Many of the blacklisted websites have something in common: they supported Trump for president. The Washington Post heartily endorsed Hillary Clinton for president, which makes the blacklist appear to be, in part, nothing more than sour grapes on the part of the Post and its unnamed «experts» working for PropOrNot.com.

PropOrNot.com also managed to salt its list with a few obvious fake news websites, including www.superstation95.com, which purports to be a New York FM radio station; baltimoregazette.com; and veteranstoday.com. This has the effect of tarnishing the legitimate sites on the list by associating them with fabulists and cyber-grifters.

Two members of the Ronald Reagan administration, Director of the Office of Management and Budget David Stockman (davidstockmanscontracorner.com) and Assistant Secretary of the Treasury for Economic Policy Paul Craig Roberts (paulcraigroberts.org) find their websites on the blacklist. Also blacklisted is former Republican presidential candidate Ron Paul (ronpaulinstitute.org).
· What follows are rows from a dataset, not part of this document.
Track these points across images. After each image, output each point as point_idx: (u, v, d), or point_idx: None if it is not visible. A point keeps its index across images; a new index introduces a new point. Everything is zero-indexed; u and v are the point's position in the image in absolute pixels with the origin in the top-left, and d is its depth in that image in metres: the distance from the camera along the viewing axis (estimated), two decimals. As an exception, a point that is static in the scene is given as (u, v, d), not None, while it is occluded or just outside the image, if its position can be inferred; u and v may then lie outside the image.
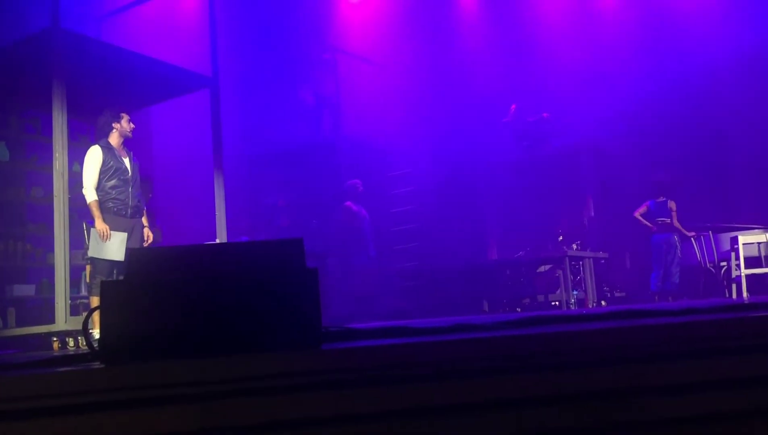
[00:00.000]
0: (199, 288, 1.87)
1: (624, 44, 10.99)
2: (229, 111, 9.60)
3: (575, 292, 8.83)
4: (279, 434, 1.62)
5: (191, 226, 8.96)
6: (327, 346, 1.95)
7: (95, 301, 5.18)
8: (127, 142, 5.57)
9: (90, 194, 5.21)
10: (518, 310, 8.94)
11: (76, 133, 7.24)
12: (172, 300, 1.84)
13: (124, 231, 5.26)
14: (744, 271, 8.04)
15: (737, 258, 8.12)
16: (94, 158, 5.27)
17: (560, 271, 8.66)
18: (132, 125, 5.52)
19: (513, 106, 10.90)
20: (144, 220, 5.54)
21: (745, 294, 7.92)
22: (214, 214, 6.59)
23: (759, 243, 8.18)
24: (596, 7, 11.80)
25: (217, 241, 6.41)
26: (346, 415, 1.64)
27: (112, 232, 5.17)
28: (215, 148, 6.70)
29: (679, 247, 8.61)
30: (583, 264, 8.88)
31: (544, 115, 10.91)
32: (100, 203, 5.23)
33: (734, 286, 8.22)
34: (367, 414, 1.65)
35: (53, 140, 5.40)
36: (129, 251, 2.04)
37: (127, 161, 5.43)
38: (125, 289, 1.88)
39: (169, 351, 1.78)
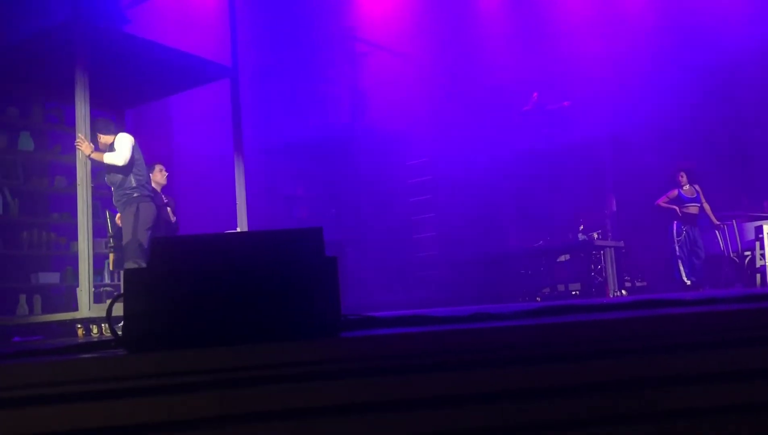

The blacklist highlighted by The Washington Post appears to be more of a censorship target list developed for the not-to-be Hillary Clinton administration. For the Post to engage in blacklisting other press outlets merely because it does not care for their news content is shameful beyond belief. If any outlet should be ordered to cease its operations for not acting in the public interest, it is The Washington Post for grossly distorting the news and misleading the public from the end of World War II to the present day.

If one wants «fake news» the intelligence-corporate complex is the place to go. From corporate media reports about bogus Iraqi weapons of mass destruction and the Pentagon’s hiring of British public relations firm Bell Pottinger to create fake news stories about terrorist attacks in Iraq to the use of a group called the «White Helmets» that pumps out fake stories regarding the Syrian government, the corporate media is full of «fake news» fed to it by an omnipresent US intelligence-run psychological warfare infrastructure.